14. The quick-fire bets expose where definitions and marks can move

  • On AGI, Rory refuses the technological over-under: because AGI is ill-defined yet contractually relevant to Microsoft and OpenAI, he expects it to be declared when one party can use the definition for economic leverage. Jason predicts it will feel like AGI in 2026 and that very smart people will agree around 2028; Harry takes under 2030.

  • Rory says the US corporate rate will not be cut this year: the 21% rate was made permanent in 2017, and the discussed bill changes secondary international-tax provisions rather than the headline rate. Jason separately estimates that lost California pass-through deductions plus a state increase could raise his personal burden by roughly seven percentage points, while acknowledging “no one’s gonna cry for us.”
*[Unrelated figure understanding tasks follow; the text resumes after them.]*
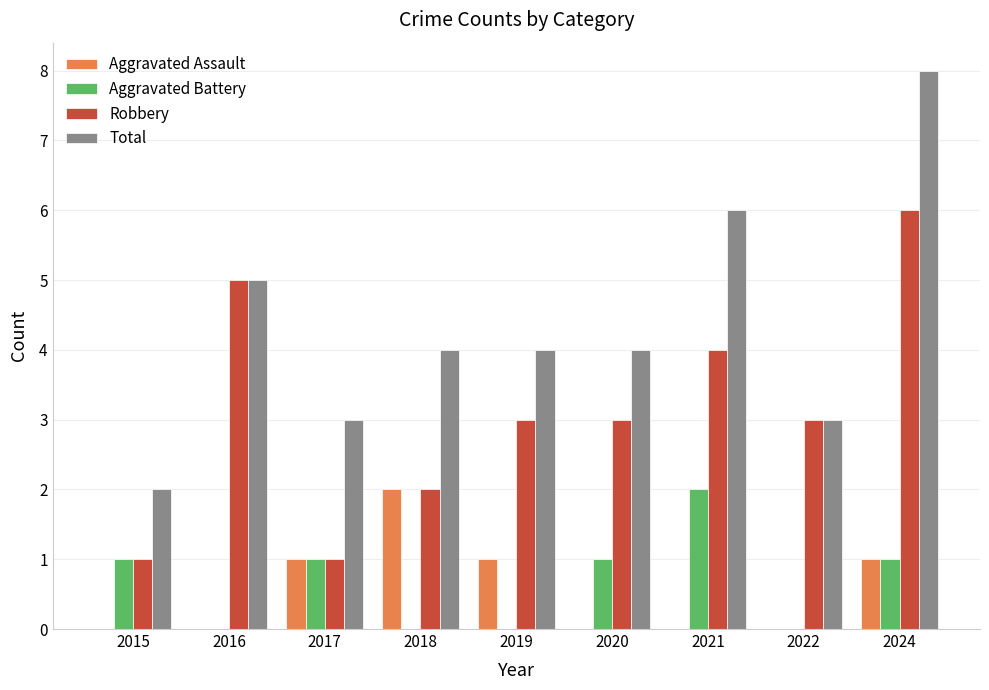

Which series changed the most between 2016 and 2018?

Robbery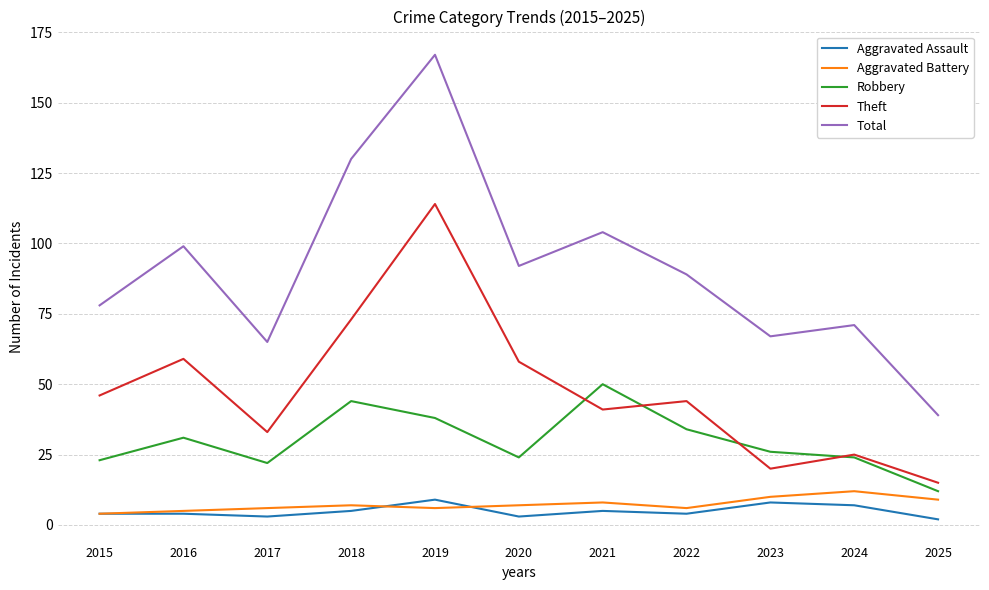

How many lines are shown in the chart?

5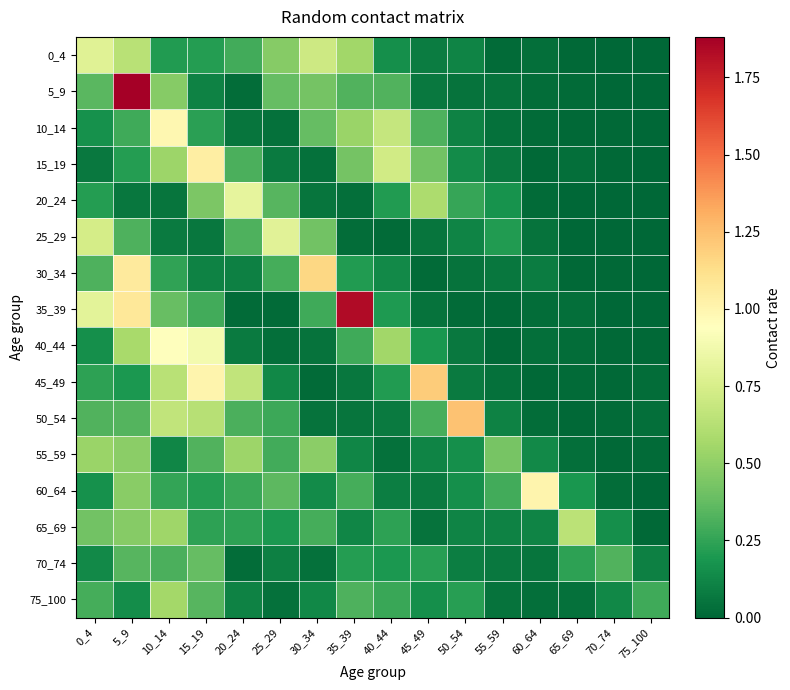

What is the difference between the highest and lowest values at 25_29?

0.8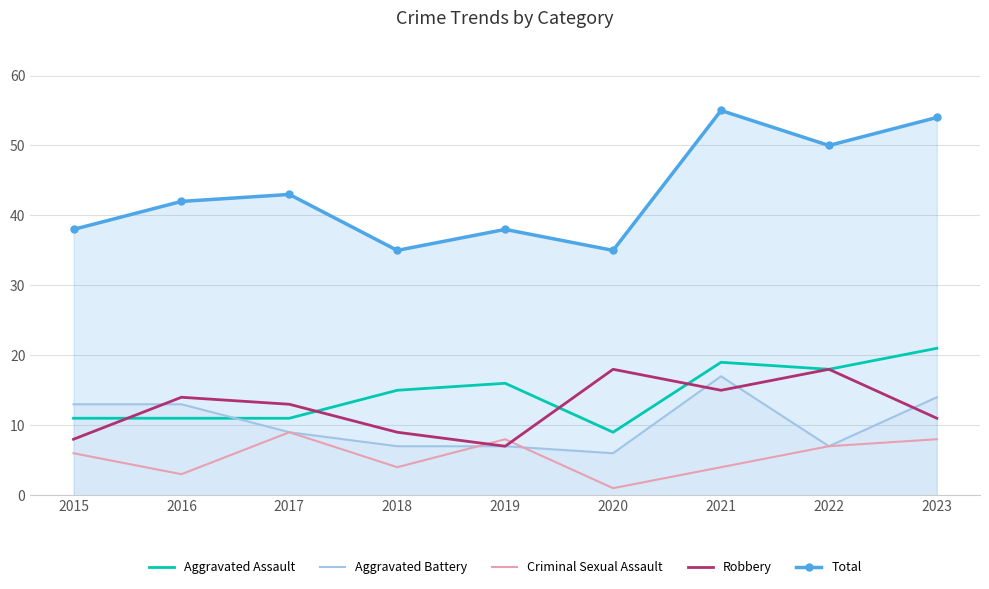

Which has a higher value, 2022 or 2020?

2022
  • Rory bets the first $500 billion fortune arrives well after 2027 because high starting equity valuations imply lower long-run returns. His caveat is Elon Musk: private holdings such as SpaceX can receive paper step-ups “untrammeled by any form of reality,” enabling a half-trillion-dollar mark without public stocks compounding enough to produce it.
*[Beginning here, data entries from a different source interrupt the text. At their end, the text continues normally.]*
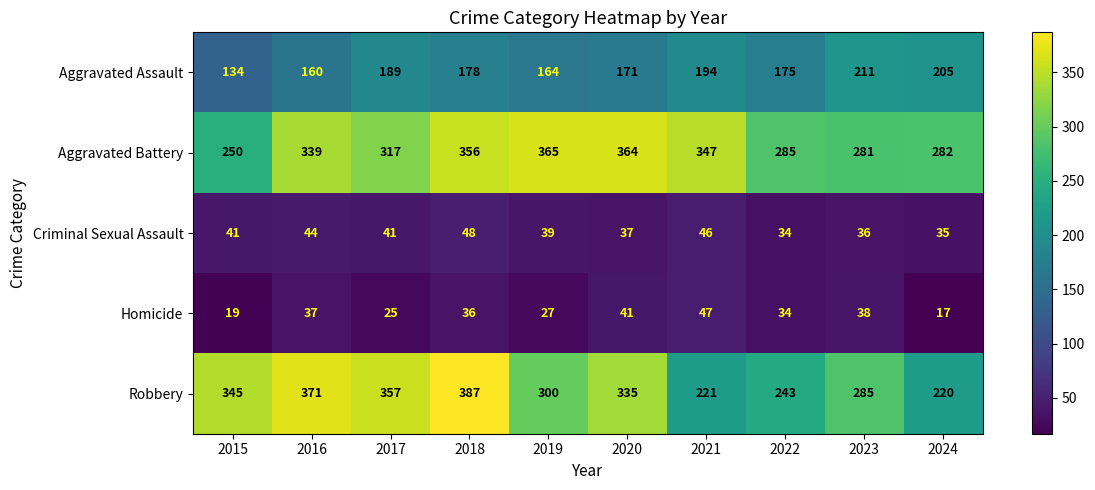

At which label does Homicide first exceed 36?

2016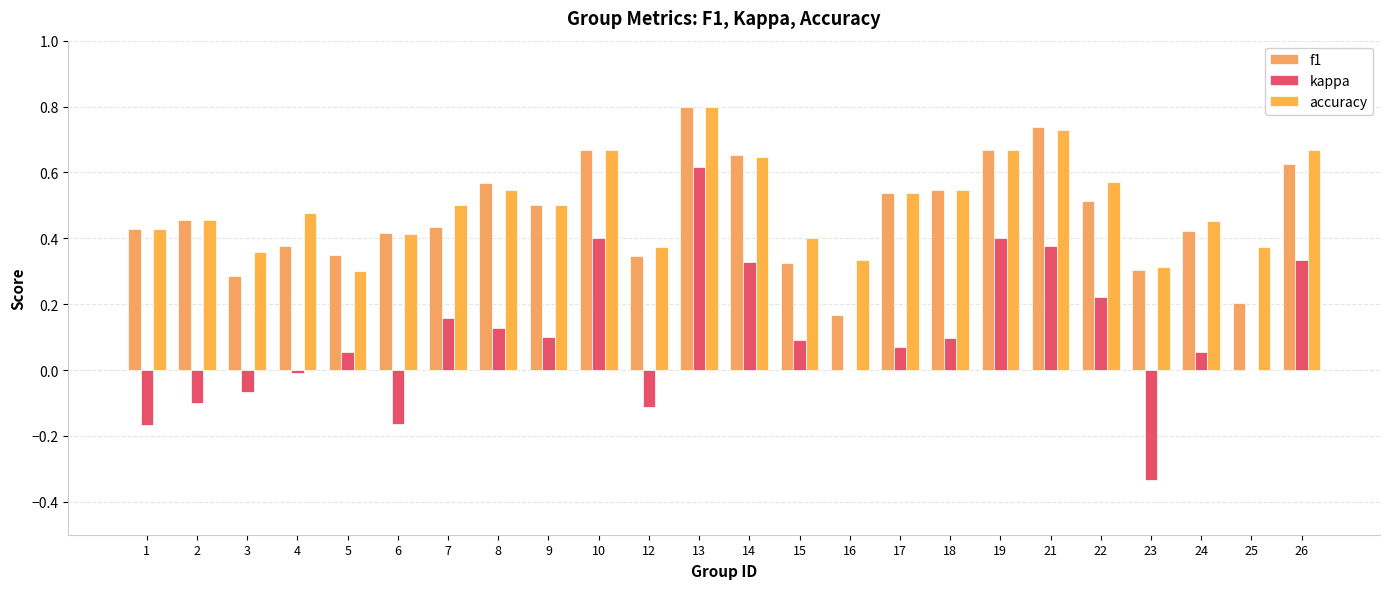

How many data points does each series have?

24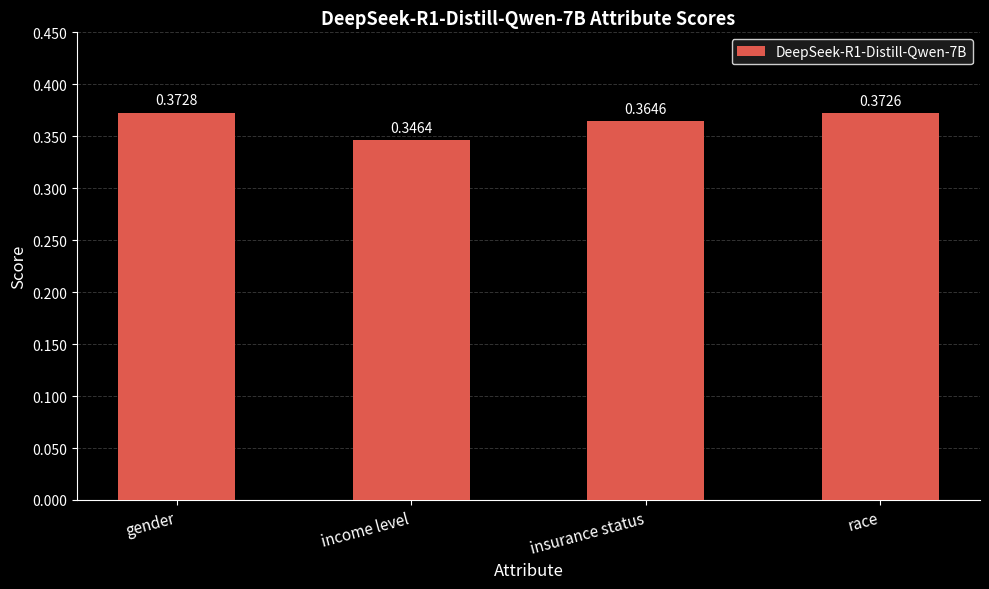

Rank the categories by value from lowest to highest.

income level, insurance status, race, gender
  • Jason sides with the nearer, more bullish outcome, effectively betting on renewed double-digit Nasdaq growth despite admitting it conflicts with mean reversion. He found the market’s roughly 38% probability intuitively plausible, then disclosed that his own positioning was “all in on the market.”

15. Most unicorns will fail the newly visible public-market test

  • Of 646 US tech unicorns, Rory estimates only 20–30% still deserve a $1 billion hard-cash valuation. The rough qualification is at least $100 million of revenue, more than 20% growth, and something approaching profitability; the other 70% have value, but are “sub-scale, sub-growth, sub-profitability.”
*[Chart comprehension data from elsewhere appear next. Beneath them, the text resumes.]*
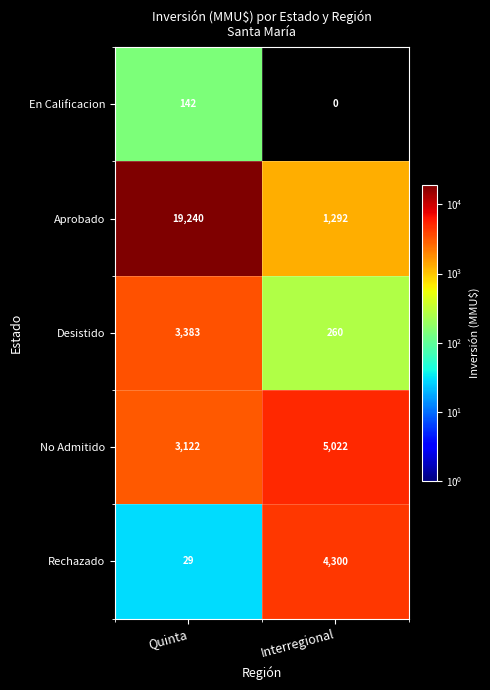

Which series has the largest total across all categories?

Aprobado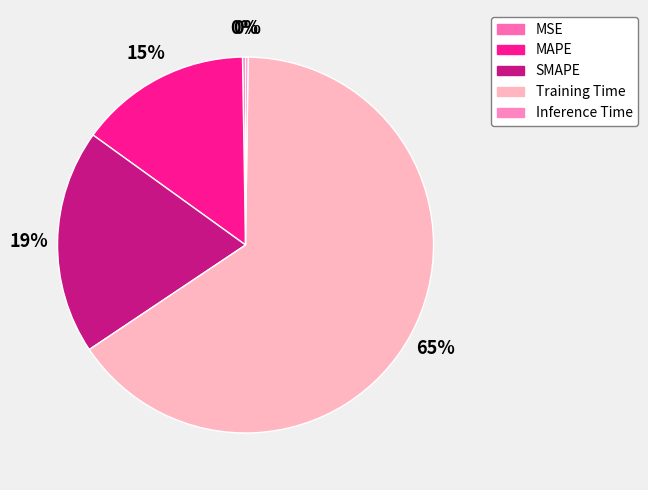

Which category has the smallest portion of the pie?

Inference Time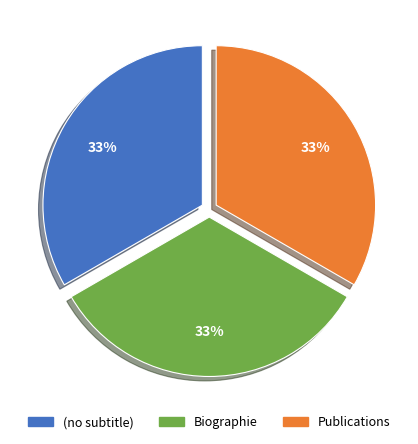

Is there any slice that represents more than half of the pie?

No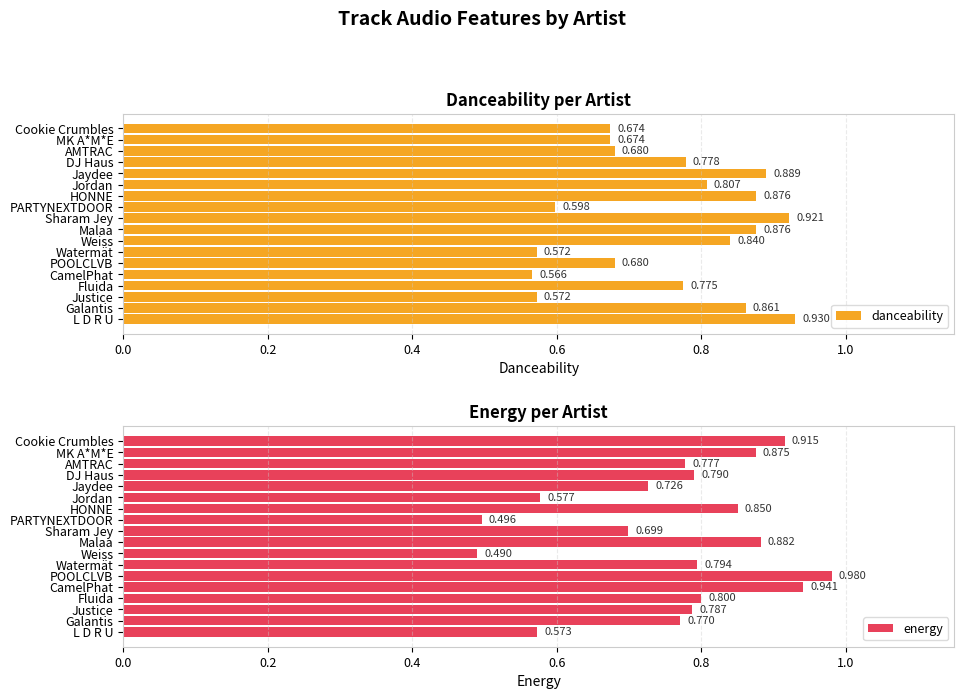

Reading left to right, list all the values displayed in this chart.

danceability: 0.7	0.7	0.7	0.8	0.9	0.8	0.9	0.6	0.9	0.9	0.8	0.6	0.7	0.6	0.8	0.6	0.9	0.9
energy: 0.9	0.9	0.8	0.8	0.7	0.6	0.8	0.5	0.7	0.9	0.5	0.8	1.0	0.9	0.8	0.8	0.8	0.6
  • Jason fears realized outcomes could be half even that estimate because marks do not create buyers. The viable proportion already appears lower than GP markdowns imply, and today’s private-equity and acquisition liquidity is weaker than in 2021.

  • At two successful IPOs per week, the market would process about 100 annually and need more than six years to clear 646 companies. The investable bar shown by Hinge and MNTN is harsher still: roughly $200–300 million of revenue, 30% growth, and profitability or proximity to it.

  • Jason’s pushback—worth keeping—is that 2021 sustained approximately one IPO every day; TechCrunch reportedly stopped treating $1 billion listings as inherently newsworthy. Capacity is not the binding constraint. The “culling of the herd” depends on how many companies can reaccelerate enough growth and operating quality to satisfy the market, while aggregate returns are ultimately driven by only five or six extreme winners.